The expression and activity of epithelial Na(+) channels (ENaC) in the medullary collecting duct of the rat kidney were examined using a combination of whole cell patch-clamp measurements of amiloride-sensitive currents (I(Na)) in split-open tubules and Western blot analysis of alpha-, beta-, and gamma-ENaC proteins. In the outer medullary collecting duct, amiloride-sensitive currents were undetectable in principal cells from control animals but were robust when rats were treated with aldosterone (I(Na) = 960 +/- 160 pA/cell) or fed a low-Na diet (I(Na) = 440 +/- 120 pA/cell). In both cases, the currents were similar to those measured in principal cells of the cortical collecting duct from the same animals. In the inner medullary collecting duct, currents were much lower, averaging 120 +/- 20 pA/cell in aldosterone-treated rats.
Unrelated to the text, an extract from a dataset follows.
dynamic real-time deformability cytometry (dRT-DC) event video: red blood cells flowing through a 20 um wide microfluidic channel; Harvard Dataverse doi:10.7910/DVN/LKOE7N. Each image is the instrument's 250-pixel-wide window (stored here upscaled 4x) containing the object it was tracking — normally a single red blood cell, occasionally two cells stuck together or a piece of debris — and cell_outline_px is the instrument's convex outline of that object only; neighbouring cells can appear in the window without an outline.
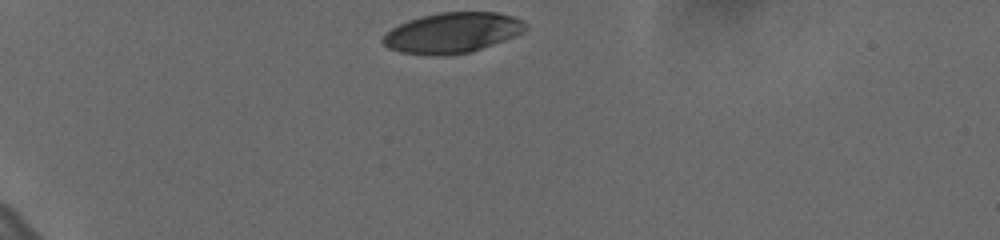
{"species": "human", "species_latin": "Homo sapiens", "temperature_condition": "cold", "stored_images_in_passage": 35, "camera_frame_rate_fps": 3000, "um_per_image_px": 0.085, "donor": {"sex": "female"}, "frame": {"image": 1, "passage_image": 1, "time_ms": 0.0, "image_size_px": [1000, 240], "cell_outline_px": [[528, 28], [524, 32], [516, 36], [472, 52], [444, 56], [428, 56], [400, 52], [388, 48], [380, 40], [392, 28], [408, 20], [420, 16], [440, 12], [496, 12], [512, 16], [524, 20], [528, 24]], "centroid_in_image_um": [38.48, 2.79], "position_along_channel_um": 46.5, "area_um2": 34.04}}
Immunoblots showed that all three ENaC subunits were expressed in the cortex, outer medulla, and inner medulla of the rat kidney. When rats were fed a low-Na diet for 1 wk, similar changes in alpha- and gamma-ENaC occurred in all three regions of the kidney; the amounts of full-length as well as putative cleaved alpha-ENaC protein increased, and the fraction of gamma-ENaC protein in the cleaved state increased at the expense of the full-length protein. The appearance of a presumably fully glycosylated form of beta-ENaC in Na-depleted animals was observed mainly in the outer and inner medulla. These findings suggest that the capability of hormone-regulated, channel-mediated Na reabsorption by the nephron extends at least into the outer medullary collecting duct.